A little over a year ago some good friends of mine got married. I promised them a wedding present, but seeing as how we had just moved, I told them it was going to be a bit late. A bit late turns out to be a year and a few months. I did finally deliver though!
It is a cherry entry table that sits in their foyer. I made it somewhat tall because you would be standing next to it when you put things down, and narrow so it didn’t obstruct their entrance. I spent a lot of time at the drawing book coming up with ratios and ideas. I mostly stuck with them as well, only adjusting the width of the frame slightly.
It all started with a large 8/4 piece of cherry. I wanted this thickness for a bookmatched table top, thicker legs, and wrap around apron that all matched. I had some sapwood to deal with, but was able to mill most of it away and hide what was left on the inside of the aprons. Below are the three hunks that made up the entire table.
I cut the legs out first and milled them all square. I put down painter’s tape and marked out the location of the mortises. The tape is a copy of Mike Pekovich’s blue tape trick for dovetails. I still haven’t cut dovetails that way, but it sure does make mortises obvious. I mark everything with knives, then peel away the center section that will get cut.
Next I went around with a paring chisel and undercut the edges to help the chisel register on the sides and not cut any wider than is needed. Then it is just a matter if slowly chopping from one side to the other and back until you start to reach the proper depth.
The mortises all went pretty well. I made the legs extra long so I could cut some test ones and chop off the excess. After I had all the mortises cut I did the tenons. I used a similar tape technique to help visually guide the cuts. I cut a number of test ones and was happy with my progress. When I finally got to the last round I was going to shoot pictures of the process. Everything fell apart. Despite all the practice I couldn’t cut straight to save my life. I ended up cutting the whole frame down a little from the original plans because of the screwed up tenons. These two pics are all that remain of the process.
Once I finally decided they were good enough, or just gave up on trying to cut more, I dry fit everything together. Some of the fits are looser than I wanted, but It ought to hold together. Baby baby hold together.
With the legs cut to length I could go about tapering them. Probably a quick job on the bandsaw, but I went for the scrub plane. It made a huge mess, but was a good workout.
The outside two faces of the legs are straight, the inside two faces taper in almost up to the mortise at a ratio of 2:1. This gives the tape a really slim light appearance and guides the eye to the top.

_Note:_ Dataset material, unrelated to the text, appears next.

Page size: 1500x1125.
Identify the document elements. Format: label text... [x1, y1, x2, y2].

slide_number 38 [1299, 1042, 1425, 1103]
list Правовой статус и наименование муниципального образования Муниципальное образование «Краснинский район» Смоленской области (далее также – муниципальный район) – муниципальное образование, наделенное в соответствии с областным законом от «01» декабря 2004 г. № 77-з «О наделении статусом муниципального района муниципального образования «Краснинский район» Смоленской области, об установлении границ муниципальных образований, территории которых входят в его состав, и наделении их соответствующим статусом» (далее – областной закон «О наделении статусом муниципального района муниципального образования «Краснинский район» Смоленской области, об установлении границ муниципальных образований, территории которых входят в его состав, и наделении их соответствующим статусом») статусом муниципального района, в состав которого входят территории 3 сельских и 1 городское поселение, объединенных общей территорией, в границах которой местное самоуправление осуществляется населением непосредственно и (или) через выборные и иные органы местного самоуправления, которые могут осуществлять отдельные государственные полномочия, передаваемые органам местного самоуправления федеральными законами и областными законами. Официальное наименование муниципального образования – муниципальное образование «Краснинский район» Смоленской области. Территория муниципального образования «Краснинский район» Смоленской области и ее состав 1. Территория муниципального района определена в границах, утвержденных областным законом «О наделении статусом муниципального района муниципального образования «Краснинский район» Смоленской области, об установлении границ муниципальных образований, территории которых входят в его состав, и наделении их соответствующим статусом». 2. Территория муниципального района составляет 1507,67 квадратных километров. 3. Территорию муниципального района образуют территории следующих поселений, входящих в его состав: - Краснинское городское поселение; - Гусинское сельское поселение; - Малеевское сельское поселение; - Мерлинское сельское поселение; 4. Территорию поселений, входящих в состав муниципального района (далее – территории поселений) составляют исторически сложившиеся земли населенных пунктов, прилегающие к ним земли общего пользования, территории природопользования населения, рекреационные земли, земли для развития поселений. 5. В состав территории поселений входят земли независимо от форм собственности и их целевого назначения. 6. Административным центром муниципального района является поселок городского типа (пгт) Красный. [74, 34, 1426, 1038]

Speaking of the top, I glued it together early in the project. The top side is bookmatched and has a lovely pattern that looks like angel wings. To further lighten the design I did an underside chamfer. The ratio was 2:3 with the thickness of the table top being subdivided into 3. Two units were removed from the edge leaving a thinner profile, and the slope went back 3 units. The layout is done with dividers and a marking gauge, so I don’t know the actual dimensions, just the ratios.
This chamfering was tested with the table top left extra long so I could get the hang of it with a few extra practice cuts. With a bevel up plane it was really easy. I made super thin (around 0.01″ or just a few sheets of paper) edge grain shavings. I have focused a lot on learning to sharpen in the past, and it is paying off now.
With the lines drawn I was able to accurately plane away the material and hit both marks just by eye. No special jigs needed! I did the end grain sections and proceeded to the long grain portions.
The last thing I had to do before finishing and assembling was put in some hardware to hold the table top down. A big flat sawn piece like the table top will want to move with the seasons. Trying to stop it is folly. Using the figure 8 brackets with oversized holes, I can attach the top to the apron and allow it to shift slightly with moisture movement. I started by drilling the first one on the outside face… DOH! Probably my only permanent mistake of the project aside from some slight dimension changes.
With everything setup I could glue the parts together now, then apply finish as I have often done in the past. Instead I finished everything in pieces. It made finishing easier because the small parts are all simple and don’t have hidden corners. As long as you keep it off the glue surfaces, everything will be fine. As a bonus, if you get glue squeeze out it comes off the finish easily. Waterlox’s wipe on varnish is a joy to work with.
After that all that was left was to screw the top on, buff with some wax, and deliver to the still happily married couple.